Я продолжал молчать.
— Я хочу тебе сказать… ну, я имею в виду… извини. — Он снова взял свое виски. — Я не знаю, что тогда на меня нашло, просто как свихнулся. Извини меня.
Я глубоко вздохнул.
— Все это позади, Сэм. Ты тоже извини меня. Извини, что у меня не получилось спасти ее. Теперь уж ничего не поделаешь.
Он кивнул.
— Трудно. Не знаю, смогу ли я когда-нибудь смириться с этой мыслью.
Я молчал.
— Вот что меня еще беспокоит, — сказал он. — Мой сын. С тех пор как ты был здесь последний раз, он не разговаривает со мной, даже сейчас отворачивается.
— Это все пройдет.
— Не уверен, — горько возразил он. — Я в этом не уверен. — Он тяжело вздохнул. — Но это моя проблема. Давай пройдем в гостиную.
Он остановился, взявшись за ручку двери.
— Когда-нибудь я смогу тебя отблагодарить, Стив, за все. Ты всегда был хорошим другом.
Хорошим другом. Я вспомнил его обещание, но оно было дано три года назад. И до сегодняшнего утра я ничего не слышал о Сэме. Я вспомнил о его обещании через две недели после того, как он сказал мне об этом. В тот день я сидел в кабинете у Спенсера.
Спенсер посмотрел на заявление об уходе, лежащее на столе, и поднял на меня глаза.
— Тебе не надо этого делать.
— Я думаю, что в такой ситуации это самое лучшее, что я могу сделать.
— Ты можешь убедить своего друга, чтобы он не подавал на нас в суд вместе с Ричи.

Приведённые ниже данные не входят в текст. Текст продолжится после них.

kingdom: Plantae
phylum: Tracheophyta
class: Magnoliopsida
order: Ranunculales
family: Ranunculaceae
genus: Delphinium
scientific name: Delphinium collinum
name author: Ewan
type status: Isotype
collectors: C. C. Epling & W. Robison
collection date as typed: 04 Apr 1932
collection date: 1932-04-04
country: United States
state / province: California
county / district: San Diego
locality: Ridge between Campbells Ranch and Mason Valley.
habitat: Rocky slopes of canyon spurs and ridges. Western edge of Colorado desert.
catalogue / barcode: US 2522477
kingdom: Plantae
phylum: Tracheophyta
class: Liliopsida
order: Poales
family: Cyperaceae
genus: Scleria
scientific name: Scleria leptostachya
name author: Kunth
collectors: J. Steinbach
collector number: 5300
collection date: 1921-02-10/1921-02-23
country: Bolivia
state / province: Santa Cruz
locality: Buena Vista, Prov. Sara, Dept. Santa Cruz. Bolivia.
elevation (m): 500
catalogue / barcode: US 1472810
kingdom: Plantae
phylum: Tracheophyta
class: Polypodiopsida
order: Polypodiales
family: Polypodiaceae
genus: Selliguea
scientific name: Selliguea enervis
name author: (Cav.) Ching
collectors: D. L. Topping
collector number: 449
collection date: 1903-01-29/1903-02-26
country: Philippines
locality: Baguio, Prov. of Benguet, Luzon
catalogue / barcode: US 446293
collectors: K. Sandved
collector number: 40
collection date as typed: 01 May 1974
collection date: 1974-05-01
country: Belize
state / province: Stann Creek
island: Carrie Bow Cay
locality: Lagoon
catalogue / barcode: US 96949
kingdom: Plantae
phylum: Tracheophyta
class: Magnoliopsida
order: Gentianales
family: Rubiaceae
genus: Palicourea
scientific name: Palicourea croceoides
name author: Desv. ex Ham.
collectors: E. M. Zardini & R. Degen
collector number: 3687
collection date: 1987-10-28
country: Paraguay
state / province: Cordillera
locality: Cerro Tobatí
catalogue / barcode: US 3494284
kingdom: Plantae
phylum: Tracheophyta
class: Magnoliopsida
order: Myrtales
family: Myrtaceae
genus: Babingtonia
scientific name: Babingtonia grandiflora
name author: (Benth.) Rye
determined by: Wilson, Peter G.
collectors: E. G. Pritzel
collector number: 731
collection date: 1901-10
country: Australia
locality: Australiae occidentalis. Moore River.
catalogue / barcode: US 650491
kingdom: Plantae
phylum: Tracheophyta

— Как мне это сделать? — спросил я и предложил: — Хотя, честно говоря, наверное, он прав. Я сказал тогда на Совете директоров, что не верю в шантаж, и до сих пор придерживаюсь этого мнения.
— Но Совет проголосовал за то, чтобы уладить это дело. Теперь для нас важно, чтобы Бенджамин не подал на нас в суд. Мы даже готовы заплатить все наши долги, чтобы покончить с этим. Покончить и забыть. — Он замолчал. — И ты тоже сможешь забыть обо всем этом.
— Нет, — возразил я. — Я думаю, что мы выиграем в суде, хотя мне это безразлично.
Он встал, подошел к окну и посмотрел на улицу, повернувшись ко мне спиной.
— А как ты смотришь на то, если я сейчас подам в отставку, а ты займешь мое кресло?
У меня перехватило дыхание. Я прекрасно знал, что он предлагает. В этом случае он станет вместо меня козлом отпущения.
— Нет, — сказал я.
Он отошел от окна, приблизился и посмотрел мне в глаза.
— Почему, сынок? — мягко спросил он.
Некоторое время я не мог вымолвить ни слова, затем сказал:
— Потому что вся моя жизнь полетела к черту, отец. И мне больше это не доставляет удовольствия.
— А чем же ты собираешься заниматься? — поинтересовался он. — Ты ведь еще молод, тебе нет и сорока.